L’appuntamento è fissato alle 9:30 nell’Aula A del Dipartimento di Biochimica. Una platea ampia ascolterà contributi che arrivano da esperienze diverse ma accomunate da un impegno contro violenze, occupazioni e derive autoritarie. Tra gli interventi spiccano la relatrice speciale Onu Francesca Albanese, da anni impegnata nella documentazione delle violazioni nei territori occupati, e Luisa Morgantini, voce storica della solidarietà con la popolazione palestinese. Accanto a loro prenderanno parola Arab Barghouti, figlio di Marwan Barghuthi, e Maria Elena Delia del Global Movement to Gaza.
L’incontro non si limiterà a un dibattito nazionale. Sono previsti collegamenti con la Cop 30 di Belém, dove i movimenti climatici discutono il nodo dell’ingiustizia ambientale, e con l’Unsilence Forum di Barcellona, spazio euromediterraneo che punta a rompere silenzi e complicità sulle responsabilità politiche e militari in corso. Due piani che si intrecciano con forza crescente. L’economia di guerra e il riarmo si saldano a un modello di sviluppo estrattivo che accelera crisi sociali e climatiche.

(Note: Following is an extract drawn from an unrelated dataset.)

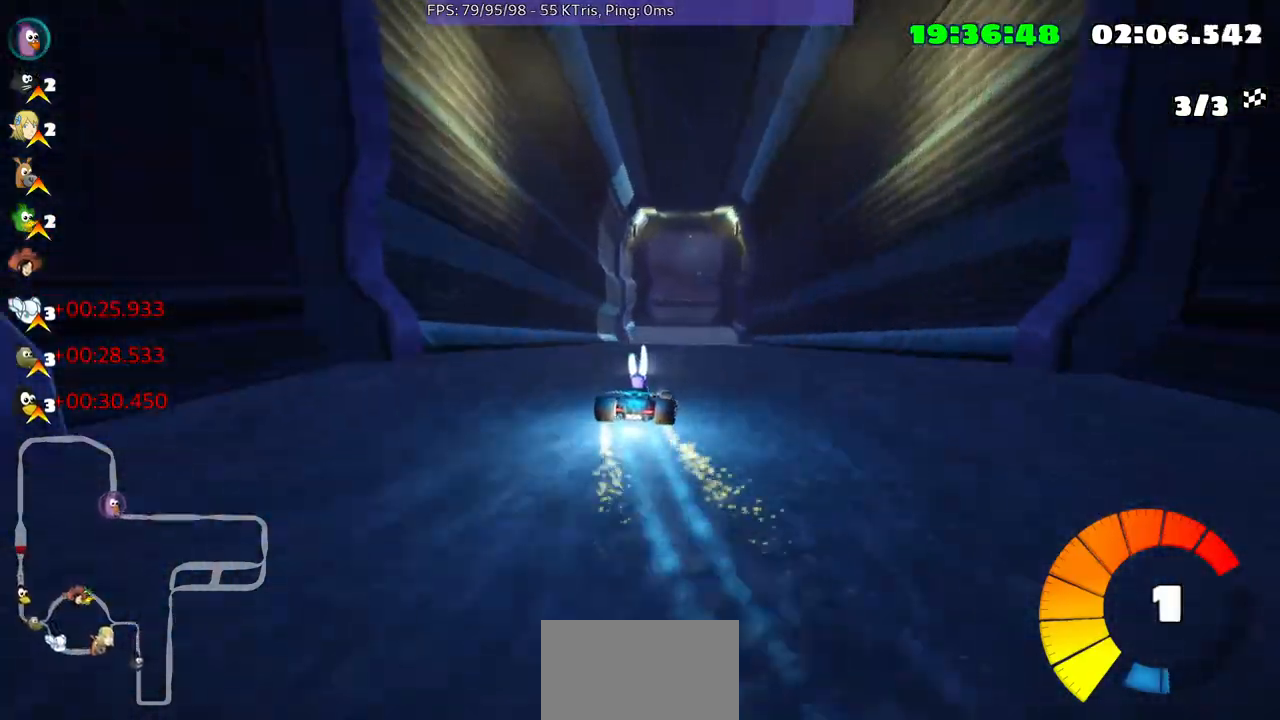
{"buttons": [], "left_stick": "center", "right_stick": "center", "events": [[100, "left_stick", "right"], [300, "left_stick", "center"]]}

La convergenza diventa concreta alle 14. Da Piazzale Aldo Moro partirà infatti il Climate Pride, una parata che da anni attraversa Roma per chiedere una svolta reale sul fronte climatico e sociale. Il legame tra assemblea e mobilitazione non è casuale. Gli organizzatori spiegano che la scelta del 15 novembre ha l’obiettivo di unire percorsi di lotta che troppo spesso restano paralleli. Difesa dei diritti, giustizia climatica, contrasto all’autoritarismo e rifiuto del paradigma bellico sono fili della stessa trama.
Il percorso che si sta consolidando punta a costruire uno spazio politico autonomo, stabile e capace di organizzare un’opposizione sociale di lungo periodo. Una risposta diretta alle politiche del governo, accusato di alimentare un modello basato su riarmo, precarietà, compressione dei diritti e controllo dell’informazione. I promotori parlano di “equipaggi di mare e di terra” che si ritrovano dopo le mobilitazioni di settembre e ottobre, anche grazie alle azioni della Flotilla. Un fronte ampio che vuole diventare punto di riferimento per chi rifiuta la normalizzazione della guerra e delle sue giustificazioni politiche.

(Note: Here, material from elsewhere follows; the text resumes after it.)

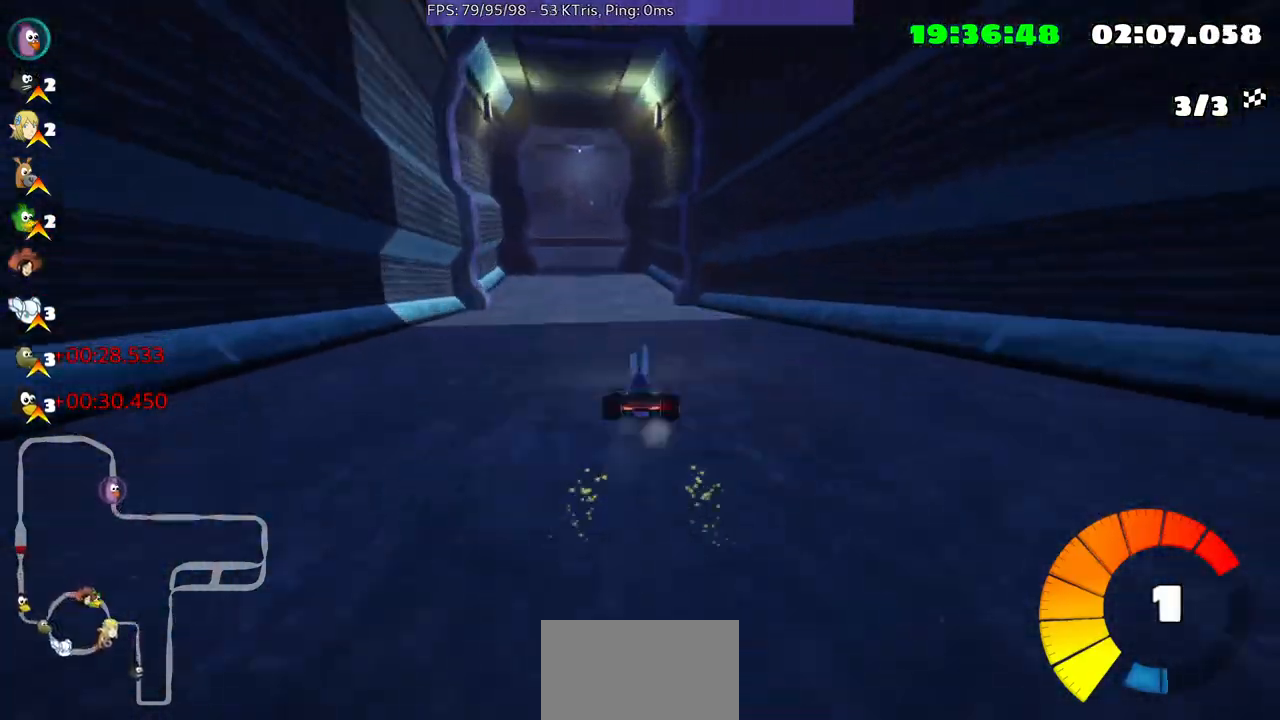
{"buttons": [], "left_stick": "up-right", "right_stick": "center", "events": [[133, "left_stick", "left"], [333, "left_stick", "center"], [500, "left_stick", "up-right"]]}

L’assemblea di Roma rappresenta dunque una tappa in un cammino che continuerà nelle piazze di novembre e dicembre. Un percorso che non si accontenta di denunciare ma prova a restituire senso a una partecipazione dal basso capace di sfidare l’inerzia istituzionale e la rassegnazione. Un laboratorio aperto che prova a tenere insieme critica, solidarietà e proposta. Un modo per ricordare che la difesa della pace è inseparabile dalla difesa della democrazia e dei diritti.